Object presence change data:

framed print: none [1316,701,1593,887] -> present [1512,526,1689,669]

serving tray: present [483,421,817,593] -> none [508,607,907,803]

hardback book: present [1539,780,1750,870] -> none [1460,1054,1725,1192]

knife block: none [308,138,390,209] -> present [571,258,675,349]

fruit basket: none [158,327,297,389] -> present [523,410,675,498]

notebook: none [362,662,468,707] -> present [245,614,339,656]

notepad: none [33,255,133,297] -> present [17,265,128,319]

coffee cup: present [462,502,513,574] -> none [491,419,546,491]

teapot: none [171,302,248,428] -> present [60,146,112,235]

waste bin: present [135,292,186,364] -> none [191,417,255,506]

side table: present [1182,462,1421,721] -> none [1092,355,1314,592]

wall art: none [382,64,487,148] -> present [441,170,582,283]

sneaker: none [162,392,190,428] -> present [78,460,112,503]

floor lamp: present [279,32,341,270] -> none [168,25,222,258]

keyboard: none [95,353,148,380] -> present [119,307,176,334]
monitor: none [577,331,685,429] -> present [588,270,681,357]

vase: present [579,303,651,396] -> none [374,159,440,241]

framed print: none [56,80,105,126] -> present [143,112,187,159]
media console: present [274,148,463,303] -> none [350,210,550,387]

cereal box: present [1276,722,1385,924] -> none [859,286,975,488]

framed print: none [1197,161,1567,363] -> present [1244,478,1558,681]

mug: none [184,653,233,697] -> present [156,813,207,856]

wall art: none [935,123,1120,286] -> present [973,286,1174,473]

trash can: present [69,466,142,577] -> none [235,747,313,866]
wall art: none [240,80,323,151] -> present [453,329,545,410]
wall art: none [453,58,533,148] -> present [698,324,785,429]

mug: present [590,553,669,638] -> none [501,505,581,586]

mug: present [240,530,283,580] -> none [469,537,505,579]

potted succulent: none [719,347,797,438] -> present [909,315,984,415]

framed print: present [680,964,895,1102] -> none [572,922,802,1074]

→ TASK GOAL: The data is to be reproduced in full, every line intact.

→ SOLUTION:
framed print: none [1316,701,1593,887] -> present [1512,526,1689,669]

serving tray: present [483,421,817,593] -> none [508,607,907,803]

hardback book: present [1539,780,1750,870] -> none [1460,1054,1725,1192]

knife block: none [308,138,390,209] -> present [571,258,675,349]

fruit basket: none [158,327,297,389] -> present [523,410,675,498]

notebook: none [362,662,468,707] -> present [245,614,339,656]

notepad: none [33,255,133,297] -> present [17,265,128,319]

coffee cup: present [462,502,513,574] -> none [491,419,546,491]

teapot: none [171,302,248,428] -> present [60,146,112,235]

waste bin: present [135,292,186,364] -> none [191,417,255,506]

side table: present [1182,462,1421,721] -> none [1092,355,1314,592]

wall art: none [382,64,487,148] -> present [441,170,582,283]

sneaker: none [162,392,190,428] -> present [78,460,112,503]

floor lamp: present [279,32,341,270] -> none [168,25,222,258]

keyboard: none [95,353,148,380] -> present [119,307,176,334]
monitor: none [577,331,685,429] -> present [588,270,681,357]

vase: present [579,303,651,396] -> none [374,159,440,241]

framed print: none [56,80,105,126] -> present [143,112,187,159]
media console: present [274,148,463,303] -> none [350,210,550,387]

cereal box: present [1276,722,1385,924] -> none [859,286,975,488]

framed print: none [1197,161,1567,363] -> present [1244,478,1558,681]

mug: none [184,653,233,697] -> present [156,813,207,856]

wall art: none [935,123,1120,286] -> present [973,286,1174,473]

trash can: present [69,466,142,577] -> none [235,747,313,866]
wall art: none [240,80,323,151] -> present [453,329,545,410]
wall art: none [453,58,533,148] -> present [698,324,785,429]

mug: present [590,553,669,638] -> none [501,505,581,586]

mug: present [240,530,283,580] -> none [469,537,505,579]

potted succulent: none [719,347,797,438] -> present [909,315,984,415]

framed print: present [680,964,895,1102] -> none [572,922,802,1074]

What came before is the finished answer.